Task directions: What you give back must match the data exactly, minus the pictures.
Top of Records for the task
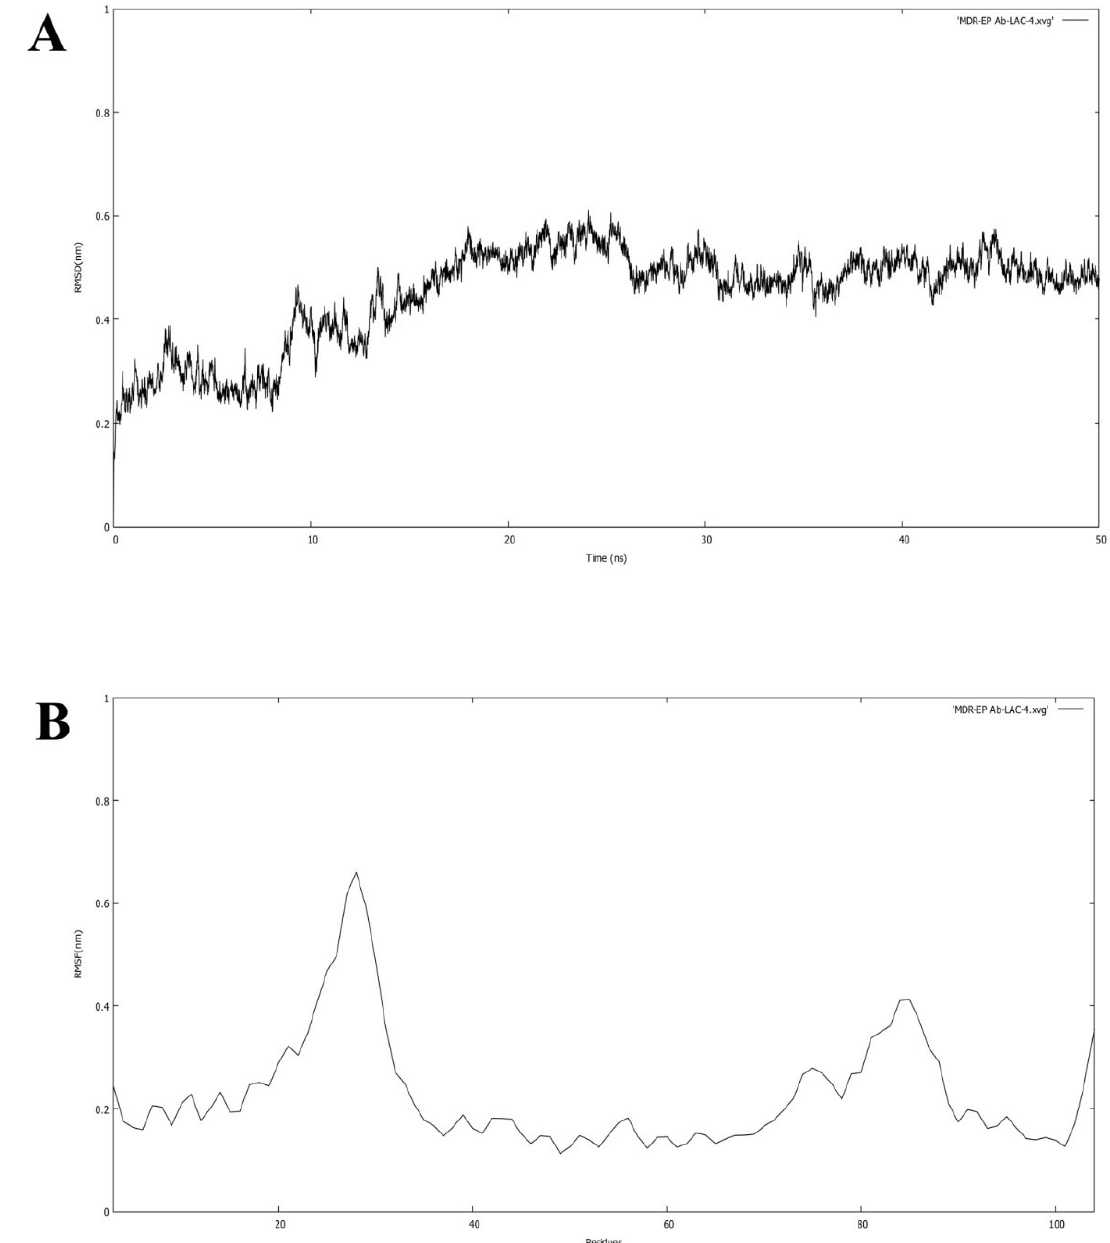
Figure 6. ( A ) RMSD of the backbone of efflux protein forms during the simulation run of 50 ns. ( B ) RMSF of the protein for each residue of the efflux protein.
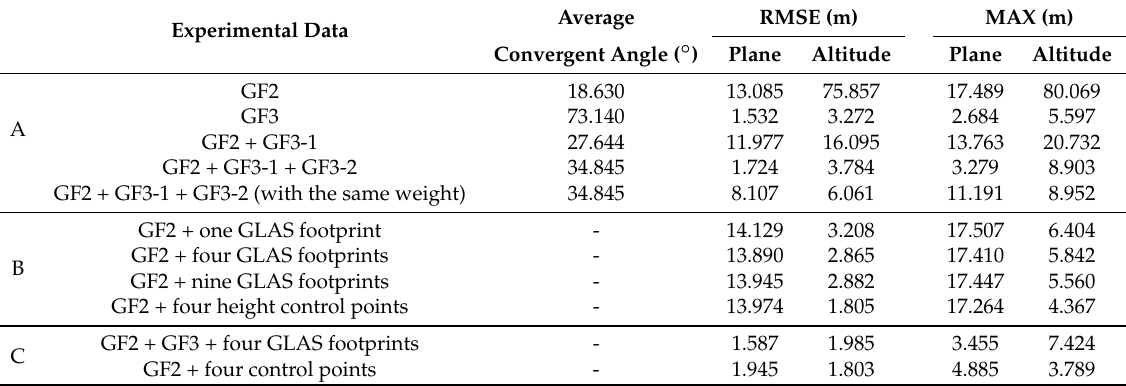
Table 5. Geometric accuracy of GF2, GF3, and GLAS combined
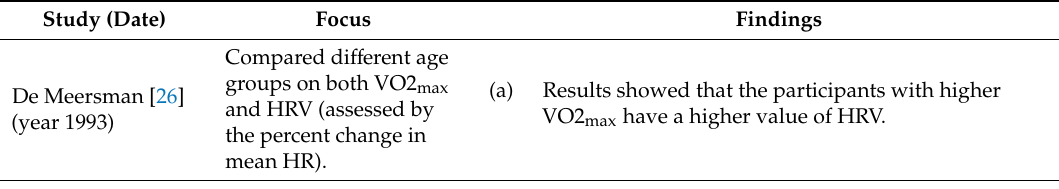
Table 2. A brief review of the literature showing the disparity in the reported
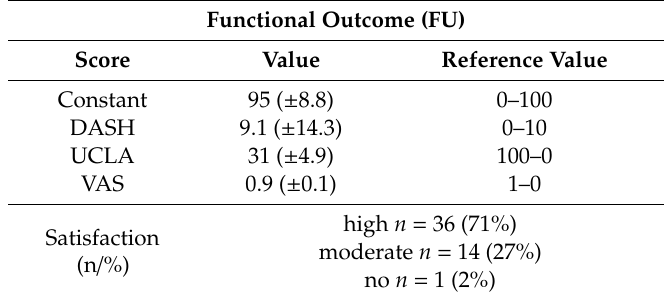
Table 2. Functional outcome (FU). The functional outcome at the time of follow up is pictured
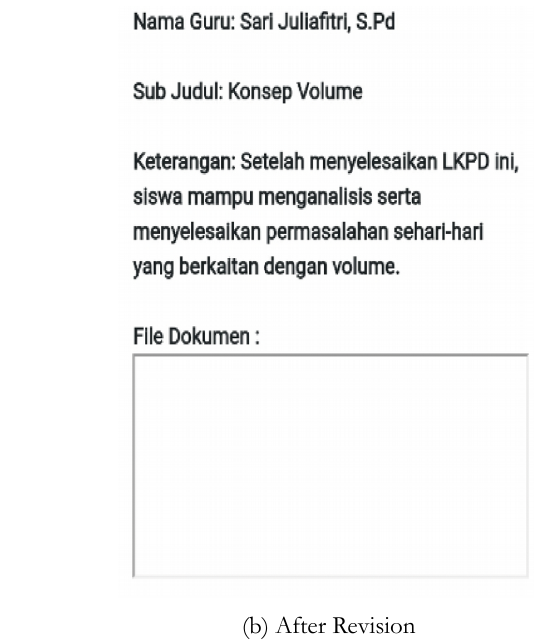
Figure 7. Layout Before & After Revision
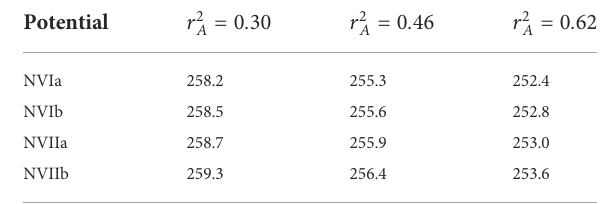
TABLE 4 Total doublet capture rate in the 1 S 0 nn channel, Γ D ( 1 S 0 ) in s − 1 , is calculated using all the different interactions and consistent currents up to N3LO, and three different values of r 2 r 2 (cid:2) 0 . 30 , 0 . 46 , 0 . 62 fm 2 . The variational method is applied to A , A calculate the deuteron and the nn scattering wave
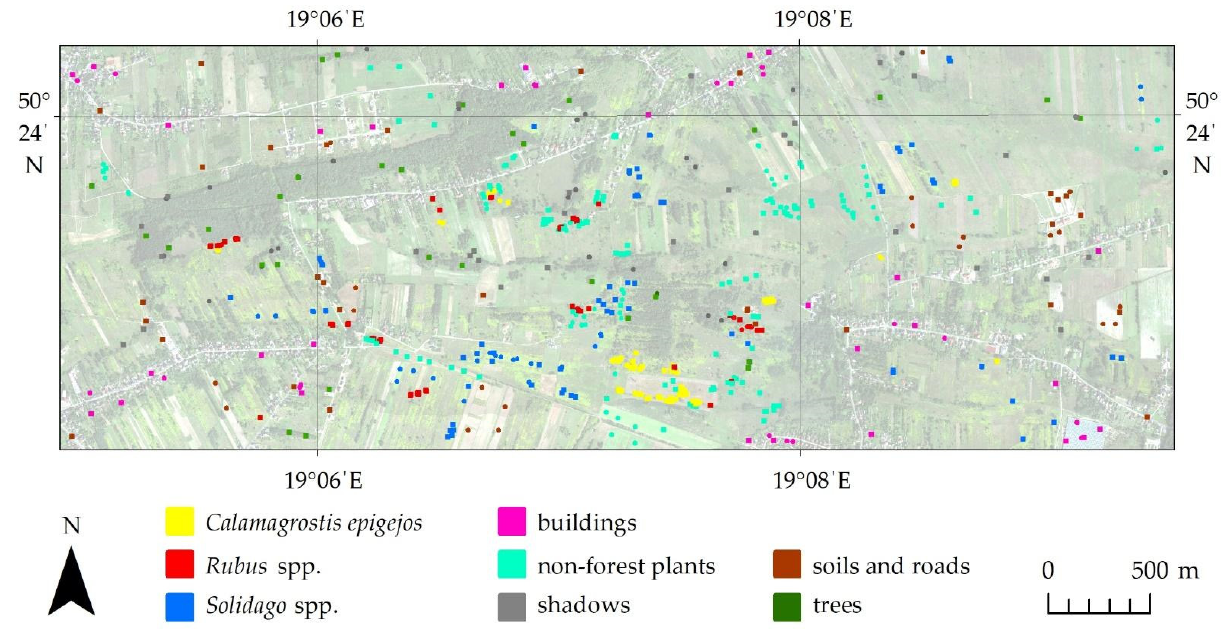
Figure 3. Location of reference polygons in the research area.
Bottom of Records for the task
Your solution:
Figure 6. ( A ) RMSD of the backbone of efflux protein forms during the simulation run of 50 ns. ( B ) RMSF of the protein for each residue of the efflux protein.
Table 5. Geometric accuracy of GF2, GF3, and GLAS combined
Table 2. A brief review of the literature showing the disparity in the reported
Table 2. Functional outcome (FU). The functional outcome at the time of follow up is pictured
Figure 7. Layout Before & After Revision
TABLE 4 Total doublet capture rate in the 1 S 0 nn channel, Γ D ( 1 S 0 ) in s − 1 , is calculated using all the different interactions and consistent currents up to N3LO, and three different values of r 2 r 2 (cid:2) 0 . 30 , 0 . 46 , 0 . 62 fm 2 . The variational method is applied to A , A calculate the deuteron and the nn scattering wave
Figure 3. Location of reference polygons in the research area.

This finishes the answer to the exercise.